Псалмы П. Хухеля: трансформация библейского жанра
Автор: Горбунова Екатерина Александровна
Журнал: Вестник Пермского университета. Российская и зарубежная филология @vestnik-psu-philology
Рубрика: Литература в контексте культуры
Статья в выпуске: 4 (36), 2016 года.
Бесплатный доступ
Статья посвящена трансформации библейского жанра псалом в немецкоязычной поэзии на примере творчества немецкого поэта Петера Хухеля. Анализируются три стихотворения под названием «Псалом». Особый интерес представляет взаимосвязь содержания библейского жанра с его формой. П. Хухель трансформирует традиционное понимание жанра псалма, его форму, а также многие аспекты его содержания. Тематика первого псалма наполнена женскими образами, в нем переплетаются библейские и языческие мотивы. Второй псалом носит политический характер и отражает реакцию поэта на события того времени. Примечательно, что изначально данный псалом носил другое название - «Bombe gegen Bombe», затем поэт переименовывает его, проводя тем самым параллель между содержанием стихотворения и религиозными мотивами в нём. Для третьего произведения - «Winterpsalm» - характерны пейзажные мотивы и персонификация природы, передающая внутреннее состояние лирического героя, находящегося в изоляции.
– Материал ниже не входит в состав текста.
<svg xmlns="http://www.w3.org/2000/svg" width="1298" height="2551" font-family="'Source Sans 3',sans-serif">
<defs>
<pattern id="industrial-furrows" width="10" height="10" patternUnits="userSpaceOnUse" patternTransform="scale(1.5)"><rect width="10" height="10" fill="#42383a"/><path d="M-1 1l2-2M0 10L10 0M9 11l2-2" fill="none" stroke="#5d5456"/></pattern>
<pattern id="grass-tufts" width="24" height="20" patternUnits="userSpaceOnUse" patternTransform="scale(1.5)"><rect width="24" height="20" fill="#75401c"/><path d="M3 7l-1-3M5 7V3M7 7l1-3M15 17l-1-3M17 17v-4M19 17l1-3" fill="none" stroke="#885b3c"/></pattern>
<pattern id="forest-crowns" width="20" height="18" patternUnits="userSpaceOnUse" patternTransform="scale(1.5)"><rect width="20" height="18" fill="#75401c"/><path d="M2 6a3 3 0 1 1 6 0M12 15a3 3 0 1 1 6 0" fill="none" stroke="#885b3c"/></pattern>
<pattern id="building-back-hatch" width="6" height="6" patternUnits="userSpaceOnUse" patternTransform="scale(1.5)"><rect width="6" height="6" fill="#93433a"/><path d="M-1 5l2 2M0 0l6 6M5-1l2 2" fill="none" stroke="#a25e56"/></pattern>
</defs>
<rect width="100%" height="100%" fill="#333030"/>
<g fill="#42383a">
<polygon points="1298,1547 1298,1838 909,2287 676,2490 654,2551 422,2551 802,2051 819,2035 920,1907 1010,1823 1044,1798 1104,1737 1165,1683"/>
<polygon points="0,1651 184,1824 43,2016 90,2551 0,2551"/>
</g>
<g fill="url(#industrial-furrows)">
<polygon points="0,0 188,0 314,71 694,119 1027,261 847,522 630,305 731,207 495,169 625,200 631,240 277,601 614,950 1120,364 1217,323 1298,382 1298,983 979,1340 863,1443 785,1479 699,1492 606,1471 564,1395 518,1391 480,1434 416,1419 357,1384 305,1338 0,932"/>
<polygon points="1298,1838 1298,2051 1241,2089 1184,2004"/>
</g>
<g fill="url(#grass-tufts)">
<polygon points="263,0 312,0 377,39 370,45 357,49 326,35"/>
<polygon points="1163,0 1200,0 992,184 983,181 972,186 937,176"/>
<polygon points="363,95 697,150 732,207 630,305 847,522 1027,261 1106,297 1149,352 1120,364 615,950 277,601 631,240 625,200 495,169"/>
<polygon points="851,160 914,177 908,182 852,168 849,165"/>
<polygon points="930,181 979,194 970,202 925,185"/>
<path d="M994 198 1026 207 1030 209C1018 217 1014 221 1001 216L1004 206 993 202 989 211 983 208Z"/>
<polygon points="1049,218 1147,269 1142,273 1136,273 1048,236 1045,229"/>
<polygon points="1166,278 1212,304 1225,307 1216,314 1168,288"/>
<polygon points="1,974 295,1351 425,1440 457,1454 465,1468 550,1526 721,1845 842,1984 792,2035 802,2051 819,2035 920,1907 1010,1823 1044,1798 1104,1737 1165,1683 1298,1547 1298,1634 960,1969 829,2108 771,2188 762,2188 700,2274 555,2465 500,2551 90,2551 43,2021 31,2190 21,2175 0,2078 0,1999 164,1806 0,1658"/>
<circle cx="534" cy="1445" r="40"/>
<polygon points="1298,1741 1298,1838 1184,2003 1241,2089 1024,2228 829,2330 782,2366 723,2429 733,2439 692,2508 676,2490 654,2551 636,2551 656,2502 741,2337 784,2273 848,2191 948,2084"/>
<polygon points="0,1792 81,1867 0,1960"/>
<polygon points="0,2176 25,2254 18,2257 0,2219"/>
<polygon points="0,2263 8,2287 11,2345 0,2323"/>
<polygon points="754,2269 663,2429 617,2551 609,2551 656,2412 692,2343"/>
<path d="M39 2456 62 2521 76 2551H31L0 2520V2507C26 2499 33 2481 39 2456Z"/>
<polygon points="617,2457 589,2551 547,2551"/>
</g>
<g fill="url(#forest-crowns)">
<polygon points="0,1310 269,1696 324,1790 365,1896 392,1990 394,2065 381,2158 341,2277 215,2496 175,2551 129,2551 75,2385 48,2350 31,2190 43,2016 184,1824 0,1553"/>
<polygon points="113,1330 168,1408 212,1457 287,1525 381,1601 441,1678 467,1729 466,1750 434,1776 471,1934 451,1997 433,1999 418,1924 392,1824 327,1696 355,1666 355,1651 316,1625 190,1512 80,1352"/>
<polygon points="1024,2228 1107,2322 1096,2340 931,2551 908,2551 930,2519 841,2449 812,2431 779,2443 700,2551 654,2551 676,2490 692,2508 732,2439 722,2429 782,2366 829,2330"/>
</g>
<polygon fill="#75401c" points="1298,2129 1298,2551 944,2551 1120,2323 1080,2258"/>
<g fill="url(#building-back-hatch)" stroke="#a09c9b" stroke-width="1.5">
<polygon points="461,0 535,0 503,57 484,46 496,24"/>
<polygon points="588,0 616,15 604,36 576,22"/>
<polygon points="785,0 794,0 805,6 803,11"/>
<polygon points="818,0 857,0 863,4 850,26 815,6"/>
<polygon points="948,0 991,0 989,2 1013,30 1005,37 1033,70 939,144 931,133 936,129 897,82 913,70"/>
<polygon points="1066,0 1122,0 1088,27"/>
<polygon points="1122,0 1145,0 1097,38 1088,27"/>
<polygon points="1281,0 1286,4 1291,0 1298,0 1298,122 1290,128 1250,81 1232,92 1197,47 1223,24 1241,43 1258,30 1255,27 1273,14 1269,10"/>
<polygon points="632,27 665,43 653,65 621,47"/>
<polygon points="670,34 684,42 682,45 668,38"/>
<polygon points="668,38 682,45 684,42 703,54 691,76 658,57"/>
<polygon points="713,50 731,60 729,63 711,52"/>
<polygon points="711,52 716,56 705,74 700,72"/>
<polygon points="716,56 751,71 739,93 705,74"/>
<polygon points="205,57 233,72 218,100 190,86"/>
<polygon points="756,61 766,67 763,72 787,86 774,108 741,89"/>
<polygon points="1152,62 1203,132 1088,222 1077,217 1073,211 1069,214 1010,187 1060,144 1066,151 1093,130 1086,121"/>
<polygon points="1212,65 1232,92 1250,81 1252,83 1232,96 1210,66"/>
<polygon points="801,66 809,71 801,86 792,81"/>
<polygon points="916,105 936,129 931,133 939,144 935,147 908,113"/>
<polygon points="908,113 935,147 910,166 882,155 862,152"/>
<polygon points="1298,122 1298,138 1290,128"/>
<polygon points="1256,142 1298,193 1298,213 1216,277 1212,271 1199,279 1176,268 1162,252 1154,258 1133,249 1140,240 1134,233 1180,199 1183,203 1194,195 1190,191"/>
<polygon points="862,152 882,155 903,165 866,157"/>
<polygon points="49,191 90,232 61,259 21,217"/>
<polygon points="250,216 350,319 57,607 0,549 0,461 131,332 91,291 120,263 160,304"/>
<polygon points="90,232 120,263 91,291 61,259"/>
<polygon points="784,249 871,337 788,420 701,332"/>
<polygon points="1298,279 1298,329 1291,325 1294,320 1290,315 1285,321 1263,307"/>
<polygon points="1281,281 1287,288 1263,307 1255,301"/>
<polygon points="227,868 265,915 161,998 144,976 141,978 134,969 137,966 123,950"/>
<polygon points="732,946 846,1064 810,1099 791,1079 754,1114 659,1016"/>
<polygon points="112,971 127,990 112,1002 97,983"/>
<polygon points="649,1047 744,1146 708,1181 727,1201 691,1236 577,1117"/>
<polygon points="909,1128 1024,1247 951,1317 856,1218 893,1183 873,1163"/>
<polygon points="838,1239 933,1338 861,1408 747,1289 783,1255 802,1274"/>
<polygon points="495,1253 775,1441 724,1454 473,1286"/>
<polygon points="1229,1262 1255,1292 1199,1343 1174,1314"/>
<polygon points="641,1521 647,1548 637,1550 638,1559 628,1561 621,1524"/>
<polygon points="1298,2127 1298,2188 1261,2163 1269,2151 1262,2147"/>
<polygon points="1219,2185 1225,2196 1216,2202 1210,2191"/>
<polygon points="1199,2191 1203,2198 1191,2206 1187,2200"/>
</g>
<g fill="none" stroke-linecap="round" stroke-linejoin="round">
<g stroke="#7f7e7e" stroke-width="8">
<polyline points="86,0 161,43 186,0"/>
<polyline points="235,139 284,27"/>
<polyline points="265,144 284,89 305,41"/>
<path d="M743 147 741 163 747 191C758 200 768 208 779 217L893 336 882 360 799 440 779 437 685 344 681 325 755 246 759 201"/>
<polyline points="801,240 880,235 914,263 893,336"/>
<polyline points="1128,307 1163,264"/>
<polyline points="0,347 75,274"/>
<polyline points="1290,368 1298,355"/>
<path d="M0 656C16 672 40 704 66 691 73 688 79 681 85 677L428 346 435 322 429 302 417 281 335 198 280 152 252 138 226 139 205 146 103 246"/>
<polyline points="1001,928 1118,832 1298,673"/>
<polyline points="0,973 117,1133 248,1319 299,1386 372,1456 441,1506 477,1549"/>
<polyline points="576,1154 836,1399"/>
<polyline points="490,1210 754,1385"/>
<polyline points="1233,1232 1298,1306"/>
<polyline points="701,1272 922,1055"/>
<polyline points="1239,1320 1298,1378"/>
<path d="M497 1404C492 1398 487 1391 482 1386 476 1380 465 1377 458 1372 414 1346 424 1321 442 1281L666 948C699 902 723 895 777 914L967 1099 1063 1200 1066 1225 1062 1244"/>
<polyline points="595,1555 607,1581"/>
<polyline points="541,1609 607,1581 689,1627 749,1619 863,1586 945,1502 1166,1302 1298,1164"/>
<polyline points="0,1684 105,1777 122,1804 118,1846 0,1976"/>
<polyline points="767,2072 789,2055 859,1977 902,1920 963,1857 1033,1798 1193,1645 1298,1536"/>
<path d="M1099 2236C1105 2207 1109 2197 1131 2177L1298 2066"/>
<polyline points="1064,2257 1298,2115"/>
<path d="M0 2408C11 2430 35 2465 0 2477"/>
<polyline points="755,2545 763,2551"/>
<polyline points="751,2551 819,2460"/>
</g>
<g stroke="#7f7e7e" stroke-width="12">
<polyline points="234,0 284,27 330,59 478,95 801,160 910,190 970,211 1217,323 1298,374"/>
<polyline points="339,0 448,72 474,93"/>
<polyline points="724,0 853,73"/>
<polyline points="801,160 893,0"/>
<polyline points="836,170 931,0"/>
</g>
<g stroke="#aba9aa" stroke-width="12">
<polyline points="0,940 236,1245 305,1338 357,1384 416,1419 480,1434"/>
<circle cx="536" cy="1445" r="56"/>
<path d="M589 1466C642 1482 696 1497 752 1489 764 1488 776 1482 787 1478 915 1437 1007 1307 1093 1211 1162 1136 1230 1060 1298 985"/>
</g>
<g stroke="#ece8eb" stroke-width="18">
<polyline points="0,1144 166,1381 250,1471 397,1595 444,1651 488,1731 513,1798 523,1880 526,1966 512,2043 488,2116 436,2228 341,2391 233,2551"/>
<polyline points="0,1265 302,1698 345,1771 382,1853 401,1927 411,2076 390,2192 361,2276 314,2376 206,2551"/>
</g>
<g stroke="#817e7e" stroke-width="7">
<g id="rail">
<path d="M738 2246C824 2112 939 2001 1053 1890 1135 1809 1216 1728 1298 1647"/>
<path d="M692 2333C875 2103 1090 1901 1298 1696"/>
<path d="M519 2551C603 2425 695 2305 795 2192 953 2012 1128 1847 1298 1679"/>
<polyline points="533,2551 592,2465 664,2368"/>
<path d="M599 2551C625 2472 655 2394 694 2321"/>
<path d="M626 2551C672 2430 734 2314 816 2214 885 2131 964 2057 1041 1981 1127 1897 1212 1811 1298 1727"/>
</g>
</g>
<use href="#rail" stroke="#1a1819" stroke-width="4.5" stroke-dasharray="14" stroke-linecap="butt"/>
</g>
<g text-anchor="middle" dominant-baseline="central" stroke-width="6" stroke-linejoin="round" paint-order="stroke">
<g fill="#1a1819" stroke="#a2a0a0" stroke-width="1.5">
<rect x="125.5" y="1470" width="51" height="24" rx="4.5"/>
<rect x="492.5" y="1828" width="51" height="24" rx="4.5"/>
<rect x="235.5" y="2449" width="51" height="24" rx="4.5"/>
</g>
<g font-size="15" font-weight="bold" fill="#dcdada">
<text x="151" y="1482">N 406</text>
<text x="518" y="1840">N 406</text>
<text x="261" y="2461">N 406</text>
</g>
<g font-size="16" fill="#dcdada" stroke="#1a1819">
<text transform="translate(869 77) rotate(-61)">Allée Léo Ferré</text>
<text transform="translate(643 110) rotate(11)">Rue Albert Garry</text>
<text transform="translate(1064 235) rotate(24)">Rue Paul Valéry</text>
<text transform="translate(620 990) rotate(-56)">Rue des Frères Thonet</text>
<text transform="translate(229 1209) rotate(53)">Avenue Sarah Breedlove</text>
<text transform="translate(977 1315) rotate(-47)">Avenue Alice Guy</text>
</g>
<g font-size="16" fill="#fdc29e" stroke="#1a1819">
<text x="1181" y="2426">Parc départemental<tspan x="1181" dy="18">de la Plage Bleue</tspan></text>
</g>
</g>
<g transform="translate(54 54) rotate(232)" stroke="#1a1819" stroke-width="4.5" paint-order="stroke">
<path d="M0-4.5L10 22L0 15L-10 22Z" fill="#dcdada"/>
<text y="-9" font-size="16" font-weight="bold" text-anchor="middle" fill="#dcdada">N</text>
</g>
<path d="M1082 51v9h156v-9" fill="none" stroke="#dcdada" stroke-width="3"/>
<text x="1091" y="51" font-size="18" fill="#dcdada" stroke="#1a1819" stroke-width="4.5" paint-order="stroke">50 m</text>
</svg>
Пейзажная лирика, женские образы, изоляция, политические мотивы, метафора "холода", псалом
Короткий адрес: https://sciup.org/14729469
IDR: 14729469 | DOI: 10.17072/2037-6681-2016-4-126-131
Текст научной статьи Псалмы П. Хухеля: трансформация библейского жанра
Жанр псалма на протяжении веков вызывал повышенный интерес не только как библейский жанр, но и как литературный. Существует большое количество авторских переложений библейских псалмов (П. Целан, И. Бахман, Т. Бернхард), которые являются результатом трансформации жанра, его изменения в формальном и содержательном планах.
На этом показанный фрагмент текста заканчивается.